"Flowers Forever": Jetzt sprechen die Blumen in der Kunsthalle München
Plus In München beginnt schon der Frühling – unter dem Titel "Flowers Forever" dreht sich in der Kunsthalle alles um die ewig faszinierenden Blumen und ihre oft delikaten Botschaften.
Als letzten Gruß wirft man Blumen ins Grab. Rosen als Zeichen der Liebe, Calla für die Unsterblichkeit, ihrem Großcousin Ludwig II. ließ Kaiserin Sisi Jasmin in den Sarg legen. Unter einem Blütenregen langsam zu ersticken, ist dann allerdings eine reichlich bizarre Variante dieses schönen Brauchs. Das jedenfalls wird von den Gästen des römischen Imperators Marcus Aurelius Antonius erzählt.
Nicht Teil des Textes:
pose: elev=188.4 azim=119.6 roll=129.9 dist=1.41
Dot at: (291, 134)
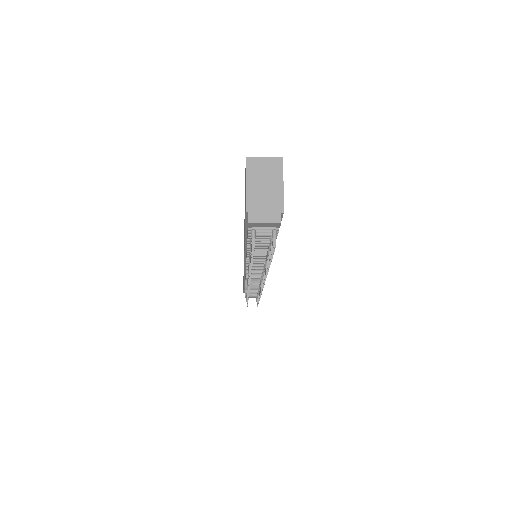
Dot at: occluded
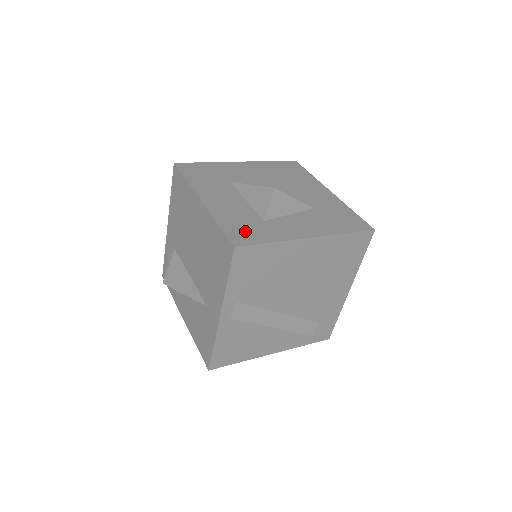
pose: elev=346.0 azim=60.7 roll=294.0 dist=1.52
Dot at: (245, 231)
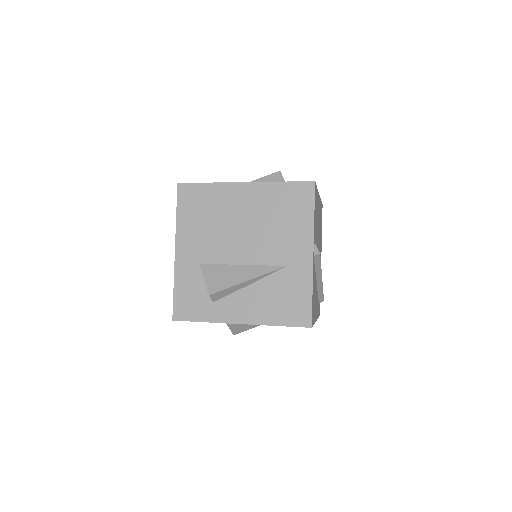
Dot at: occluded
Unter seinem Beinamen Elagabal hat dieser jugendliche Kurzzeit-Kaiser die Klatschspalten des zweiten Jahrhunderts beherrscht, gewiss ist nur ein winziger Teil des dekadenten Wahnsinns wahr. Doch die Geschichte vom tödlichen Gelage hat immerhin Lawrence Alma-Tadema, Londons Superstar der Viktorianischen Ära, 1888 zu einem seiner opulentesten Gemälde inspiriert. Jetzt sind die millionenschweren "Rosen des Heliogabalus" aus der Pérez Simón Collection ein herrlich lasziver Höhepunkt in der Kunsthalle München. Unter dem Titel "Flowers Forever" geht es dort um Blumen in Kunst und Kultur.
Mit Blumen war schon immer Staat zu machen
Und nein, man muss keine Ansammlung gediegener Stillleben befürchten. Abraham Mignons 1665 minutiös gemalte "Vase mit Blumen" gehört sogar eher zu den Ausnahmen, so sehr ist das Thema mit den repräsentativsten und zugleich intimsten Bereichen des Lebens verknüpft. Mit Blumen war immer schon Staat zu machen. Die spätmittelalterlichen Millefleurs-Tapisserien oder Johann Joachim Kaendlers hyperfiligrane Blütenentwürfe für die Manufaktur Meißen zählen da zu den bekanntesten Beispielen. August der Starke, porzellanverrückter sächsischer Kurfürst, wollte selbst die Chinesen übertrumpfen.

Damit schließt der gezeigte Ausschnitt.